__TASK DETAILS__: Please continue the forum thread of highlights from The Project, starting right after its last line.

__PASSAGE FOR REVIEW__:
The Project Highlights! (1-8-04)

mattpack

Like a fat kid love cake
#1
This was so much fun! Everyone should go to this!

Thanks Terry and Armando!

Tuscadero
-Pat Baer as golf commentator
-Zach Tabacco: It's Pointilism, you should really look at it from back here.

Yar's Revenge
-Stan:"My science project is just a Ziploc bag full of butt hair"
Tony: "Well, I guess that's first prize"
-Thunder's fuck curtain!

Primal Bias
-Will Hines as prison guard: "Light's out in thirty minutes - I want you guys to do some reading before then."
Kevin Cragg: "Check this out - I just got stabbed!"

¡Festante!
-Matt repeatedly slapping Jim
-Hate fucking!
 

donweasel

Hello, Laser?
#2
Tuscadero (bad form to cite my own team?)
-"Nah, we can handle it; we're doctors too."
-"I dunno, I lost her at the Guggenheim. She's in the spiral somewhere."

Yar's Revenge
-Thunder's speech about why you shouldn't blame God for your shortcomings.
-team banana

Primal Bias
-Shiv pact
-Erik's car getting stolen

¡Festante!
-the sound of the contact on the last time matt backhanded jim.
-"I would wait until he fell asleep and then lick him for nourishment."
 
Last edited:

Whines

prefers formal greetings
#3
"Light's out in thirty minutes - I want you guys to do some reading before then."

That was Gavin, Package!
 

Louie4711

little gay ukulele
#4
Yar's Revenge:

That bird kidnapping the plans for water baloon domination against the bannana squad at the beginning of their show and then dropping them off in another scene at the end!

I didn't actually see this move happen, I was backstage and I still loved it from what I was HEARING! Amazing!
 

Z-Tab

Grampa Spoonbread
#5
Everybody screaming "Waterdog" whenever Terry would step on stage.

"FIVE MINUTES REMAINING!"

The shiv pact.
 
#6
Big Team Skirmish:

Kevin Cragg, "Welcome to my auto shop!! This is how I greet all my customers...."

Jen McNeill as the lounging "autoshop damsel"

Stacey Mayer and Tanouye, in the "knit off", and the meeting that followed between the talented young 5 year old knitters mother (Erin Rose Foley) and a knitting talent agent (Will Hines) trying to recruit him.

Tony Carnevales locker room stretching enticing Matt Packs, "Slingshot" fetish
 
#9
Terry Jinn's opening question to the audience "who is at the project for the first time? Can I see hands?"

Bat Baer as the boring golf announcer simply saying "oh" or after Tiger Wood's putt.

Caitlin Miller - "I came over in a boat in and licked the leg of the passenger next to me for nutrients." It was something like that. It was funny.
 

Sean_Taylor

http://seantaylor.us
#10
HIGHLIGHTS
Tuscadero
-Pat Baer's golf commentator, "Tiger elects to walk, since taking a golf cart is strictly prohibited by the PGA"

__DATA TO EXAMINE__:
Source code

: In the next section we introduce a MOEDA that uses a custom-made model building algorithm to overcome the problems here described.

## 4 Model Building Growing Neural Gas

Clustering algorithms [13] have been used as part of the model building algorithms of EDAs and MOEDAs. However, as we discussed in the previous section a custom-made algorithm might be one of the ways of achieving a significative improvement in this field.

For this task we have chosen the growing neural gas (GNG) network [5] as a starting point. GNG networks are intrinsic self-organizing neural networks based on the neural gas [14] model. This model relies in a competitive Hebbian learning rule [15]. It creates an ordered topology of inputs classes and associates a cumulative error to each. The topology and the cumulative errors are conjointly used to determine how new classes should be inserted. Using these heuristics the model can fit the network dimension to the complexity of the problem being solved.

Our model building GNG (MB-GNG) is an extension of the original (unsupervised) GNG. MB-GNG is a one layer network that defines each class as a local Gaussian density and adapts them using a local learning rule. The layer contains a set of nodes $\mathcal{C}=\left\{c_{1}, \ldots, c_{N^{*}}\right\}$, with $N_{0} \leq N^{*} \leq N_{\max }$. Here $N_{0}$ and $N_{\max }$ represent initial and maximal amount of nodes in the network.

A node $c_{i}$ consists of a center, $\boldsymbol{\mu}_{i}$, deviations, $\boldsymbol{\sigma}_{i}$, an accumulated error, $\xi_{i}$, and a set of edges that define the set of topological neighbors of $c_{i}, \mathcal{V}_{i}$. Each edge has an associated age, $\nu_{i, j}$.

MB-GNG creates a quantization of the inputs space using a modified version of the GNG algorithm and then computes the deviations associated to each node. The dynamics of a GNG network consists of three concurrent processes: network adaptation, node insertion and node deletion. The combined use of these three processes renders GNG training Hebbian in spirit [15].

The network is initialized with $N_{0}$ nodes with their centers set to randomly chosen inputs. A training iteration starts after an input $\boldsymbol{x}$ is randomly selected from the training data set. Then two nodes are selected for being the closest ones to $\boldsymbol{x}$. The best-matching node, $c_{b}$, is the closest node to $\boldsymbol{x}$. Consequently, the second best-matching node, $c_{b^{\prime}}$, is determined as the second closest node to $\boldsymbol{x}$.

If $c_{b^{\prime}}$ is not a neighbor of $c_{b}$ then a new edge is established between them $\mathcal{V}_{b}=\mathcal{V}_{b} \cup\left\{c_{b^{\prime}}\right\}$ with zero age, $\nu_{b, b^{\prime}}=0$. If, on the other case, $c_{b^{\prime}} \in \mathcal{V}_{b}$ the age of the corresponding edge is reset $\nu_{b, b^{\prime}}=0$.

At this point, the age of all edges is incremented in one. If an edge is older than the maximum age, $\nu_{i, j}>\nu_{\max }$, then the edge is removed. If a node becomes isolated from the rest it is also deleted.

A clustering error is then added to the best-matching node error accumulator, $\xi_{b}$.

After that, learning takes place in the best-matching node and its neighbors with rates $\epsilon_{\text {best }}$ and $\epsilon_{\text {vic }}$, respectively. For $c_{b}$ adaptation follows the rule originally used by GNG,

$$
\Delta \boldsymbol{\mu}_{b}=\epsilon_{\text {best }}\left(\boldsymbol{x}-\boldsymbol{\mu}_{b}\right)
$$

__ANSWER TO THE PROBLEM__:
Yar's Revenge
- Dave Thunder behind the stool.

Primal Bias
-Will Hines and Kevin Hines scene about the dropped camera on a branch above the Grand Canyon. Will's character gradually giving himself the idea and confidence to go over the fence and Kevin's character's "covering" for him.

¡Festante!
-Jim Festante and Matt Donelly call back to the first "already been invented" scene.
JF: "You use it for wine, it's called the pull and -"
MD: "Yeah, already been invented."

Big Skirmish
-Terry pointing to me and almost allowing me to draw the names! He eventually shook his head and decided not to let me draw the names for the Big Skirmish, but I was living large there for awhile.
 
#11
Four great shows! Great crowd and great hosting by Terry Jinn.

Highlight was when Jinn came on stage between shows and people were chanting his name: "I haven't done anything."
 

Erin

Belle of Kilronan
#12
Tuscadero:
The apparently common site of lost children wandering around museums, building make-shift lean-tos.

Yar's Revenge:
Let's go, Team Banana.
Tony's sad attempt to migrate to Mecca, but he didn't even get out of the war-torn South.

Primal Bias:
Kevin pretending to be looking into the distance as a way of covering for Will: "You were just looking over there, and that's fine!"

Festante:
Jim's amazing (and enormous) new invention that Donnelly assures him has already been invented: "Yeah, I've got one on my keychain."

Big Skirmish:
Matt Pack screaming "Eat it! EAT IT!!!" Matt, please do that again on Saturday.

But of course the real highlight of the evening was when I finished knitting my hat.

PROJECT!!!
 

Gavin

Pleasantly Pudgy
#13
During the Skirmish:

-Matt Pack after Jen tells him she wants to set him up with a friend who's also "slingshot": "I hope he's Jewish!"

-Kevin Cragg's character with the forked penis. People are telling him about all the things he can do with it ("Have a threesome with one other person!) He just shrugs and goes, "I was thinking about looking for water."
 
#14
one of my best friends thought that kevin cragg was sooooo funny that she voted for his team instead of mine in the skirmish. forked dick asshole!
 

Whines

prefers formal greetings
#15
Kevin Cragg was hilarious all night. As a member of his opposing team during the Big Team Skirmish, I would like to officially report that after his Team Blue finished to resounding applause I leaned over to my brother and said "I think my team just got Cragged."

"Cragg" is one of those names that's very hard to not use as a verb once you get it in your mind to do so.